* [Your instructions]: I need the number of lines in the following entries that hold the word "HoleType", and no other text.

* [Image and design file data]:
▶

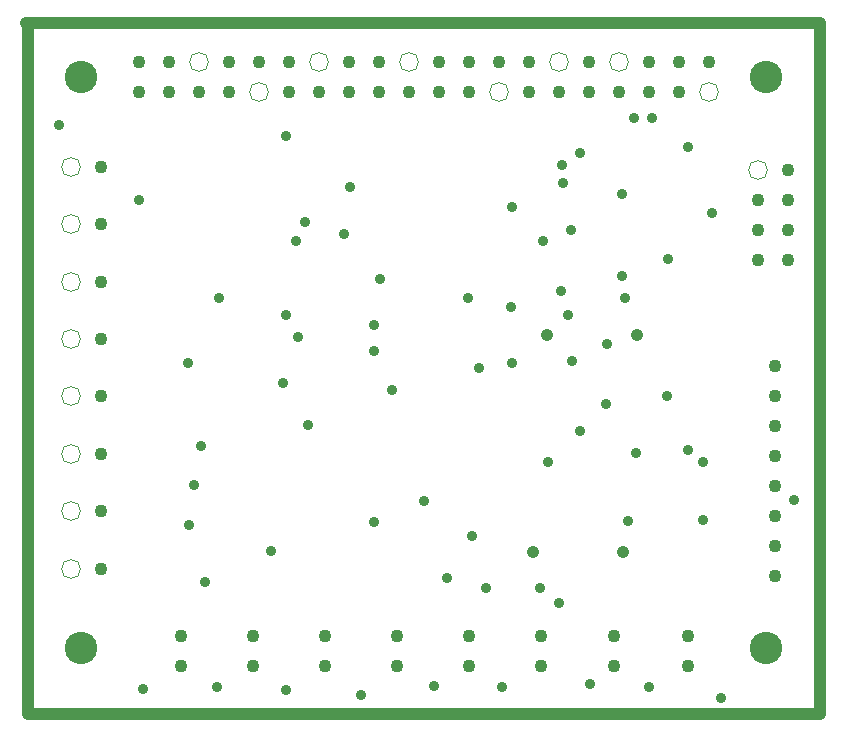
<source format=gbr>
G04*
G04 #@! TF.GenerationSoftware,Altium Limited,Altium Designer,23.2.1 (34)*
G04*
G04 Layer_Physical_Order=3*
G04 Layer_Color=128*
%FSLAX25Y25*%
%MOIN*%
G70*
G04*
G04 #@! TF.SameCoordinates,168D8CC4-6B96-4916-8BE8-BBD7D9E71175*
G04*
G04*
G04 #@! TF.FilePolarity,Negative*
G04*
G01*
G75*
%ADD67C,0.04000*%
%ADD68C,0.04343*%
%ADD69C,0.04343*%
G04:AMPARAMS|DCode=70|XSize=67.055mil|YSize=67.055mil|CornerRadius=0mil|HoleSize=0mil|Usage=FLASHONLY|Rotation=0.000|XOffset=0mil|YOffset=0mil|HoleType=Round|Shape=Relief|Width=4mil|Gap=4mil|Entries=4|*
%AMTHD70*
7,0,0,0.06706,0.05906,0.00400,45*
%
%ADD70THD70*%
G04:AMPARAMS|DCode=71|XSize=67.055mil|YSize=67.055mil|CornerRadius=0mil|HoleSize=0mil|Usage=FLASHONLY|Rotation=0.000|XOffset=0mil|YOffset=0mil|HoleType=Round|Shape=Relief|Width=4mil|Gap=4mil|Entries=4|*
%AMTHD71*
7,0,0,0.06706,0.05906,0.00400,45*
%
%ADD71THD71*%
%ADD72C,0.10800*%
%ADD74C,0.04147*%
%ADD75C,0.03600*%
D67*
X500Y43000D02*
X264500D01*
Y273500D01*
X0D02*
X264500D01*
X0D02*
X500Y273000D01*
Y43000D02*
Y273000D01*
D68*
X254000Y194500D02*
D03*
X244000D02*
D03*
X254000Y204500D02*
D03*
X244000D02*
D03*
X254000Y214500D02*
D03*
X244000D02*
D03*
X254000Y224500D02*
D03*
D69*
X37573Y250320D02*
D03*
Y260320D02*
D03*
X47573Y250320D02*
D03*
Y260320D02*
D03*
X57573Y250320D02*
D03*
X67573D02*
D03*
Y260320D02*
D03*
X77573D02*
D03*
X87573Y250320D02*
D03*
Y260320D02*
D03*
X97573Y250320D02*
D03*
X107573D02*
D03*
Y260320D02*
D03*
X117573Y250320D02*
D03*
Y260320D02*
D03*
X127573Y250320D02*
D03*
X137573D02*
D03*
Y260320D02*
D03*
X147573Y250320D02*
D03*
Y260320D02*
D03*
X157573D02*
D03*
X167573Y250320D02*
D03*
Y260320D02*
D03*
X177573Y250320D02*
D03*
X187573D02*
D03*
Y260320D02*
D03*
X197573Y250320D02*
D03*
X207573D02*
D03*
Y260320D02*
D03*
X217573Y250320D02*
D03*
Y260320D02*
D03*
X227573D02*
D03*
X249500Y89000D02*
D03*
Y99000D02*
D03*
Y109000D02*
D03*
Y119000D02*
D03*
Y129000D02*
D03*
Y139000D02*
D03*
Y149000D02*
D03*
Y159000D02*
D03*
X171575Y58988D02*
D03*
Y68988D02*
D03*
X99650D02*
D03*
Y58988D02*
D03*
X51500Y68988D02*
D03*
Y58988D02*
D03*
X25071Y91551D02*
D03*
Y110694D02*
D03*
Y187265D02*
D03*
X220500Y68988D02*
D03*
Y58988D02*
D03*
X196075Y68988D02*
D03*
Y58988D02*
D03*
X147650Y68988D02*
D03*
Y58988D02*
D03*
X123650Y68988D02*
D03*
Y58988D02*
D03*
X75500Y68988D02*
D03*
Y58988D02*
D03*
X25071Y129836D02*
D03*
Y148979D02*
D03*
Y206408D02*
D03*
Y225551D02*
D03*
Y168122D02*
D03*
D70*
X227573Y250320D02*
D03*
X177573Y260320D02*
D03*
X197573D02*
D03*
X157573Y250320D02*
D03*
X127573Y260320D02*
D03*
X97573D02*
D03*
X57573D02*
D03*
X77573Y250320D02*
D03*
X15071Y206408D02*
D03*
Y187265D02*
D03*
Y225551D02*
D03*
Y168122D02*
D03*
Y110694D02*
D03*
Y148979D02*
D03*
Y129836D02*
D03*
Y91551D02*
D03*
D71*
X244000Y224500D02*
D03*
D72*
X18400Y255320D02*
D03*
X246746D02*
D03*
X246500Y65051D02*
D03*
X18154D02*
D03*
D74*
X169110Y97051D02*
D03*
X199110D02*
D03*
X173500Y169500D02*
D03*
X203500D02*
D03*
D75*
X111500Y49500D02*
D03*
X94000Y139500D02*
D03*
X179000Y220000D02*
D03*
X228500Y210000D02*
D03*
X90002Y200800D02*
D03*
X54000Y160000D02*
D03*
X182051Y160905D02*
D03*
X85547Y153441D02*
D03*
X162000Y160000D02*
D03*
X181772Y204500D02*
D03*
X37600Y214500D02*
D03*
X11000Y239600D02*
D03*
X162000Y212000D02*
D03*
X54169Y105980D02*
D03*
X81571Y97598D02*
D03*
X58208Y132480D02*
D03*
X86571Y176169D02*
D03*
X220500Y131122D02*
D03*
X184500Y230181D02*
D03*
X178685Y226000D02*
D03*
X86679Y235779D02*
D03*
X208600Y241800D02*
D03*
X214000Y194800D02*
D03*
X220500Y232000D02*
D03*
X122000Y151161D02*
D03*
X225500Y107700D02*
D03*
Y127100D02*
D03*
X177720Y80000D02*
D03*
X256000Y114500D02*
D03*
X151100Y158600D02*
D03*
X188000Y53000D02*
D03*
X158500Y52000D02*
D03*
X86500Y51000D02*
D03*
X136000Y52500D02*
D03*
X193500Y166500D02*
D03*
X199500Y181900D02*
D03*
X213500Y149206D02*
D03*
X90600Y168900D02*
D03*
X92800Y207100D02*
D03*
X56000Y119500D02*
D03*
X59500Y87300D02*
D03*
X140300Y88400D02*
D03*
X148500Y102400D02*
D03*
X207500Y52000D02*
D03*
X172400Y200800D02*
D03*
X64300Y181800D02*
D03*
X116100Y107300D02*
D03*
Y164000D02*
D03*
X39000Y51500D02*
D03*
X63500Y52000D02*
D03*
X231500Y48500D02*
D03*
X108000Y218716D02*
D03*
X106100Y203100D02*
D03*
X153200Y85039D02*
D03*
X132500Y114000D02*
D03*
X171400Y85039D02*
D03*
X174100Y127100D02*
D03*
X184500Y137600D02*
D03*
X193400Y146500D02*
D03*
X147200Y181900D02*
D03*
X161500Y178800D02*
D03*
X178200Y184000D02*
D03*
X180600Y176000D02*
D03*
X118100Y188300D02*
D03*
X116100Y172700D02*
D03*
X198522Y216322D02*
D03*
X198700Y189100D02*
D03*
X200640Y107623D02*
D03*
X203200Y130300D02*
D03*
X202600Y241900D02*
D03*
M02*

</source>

◀

* [Result]: 2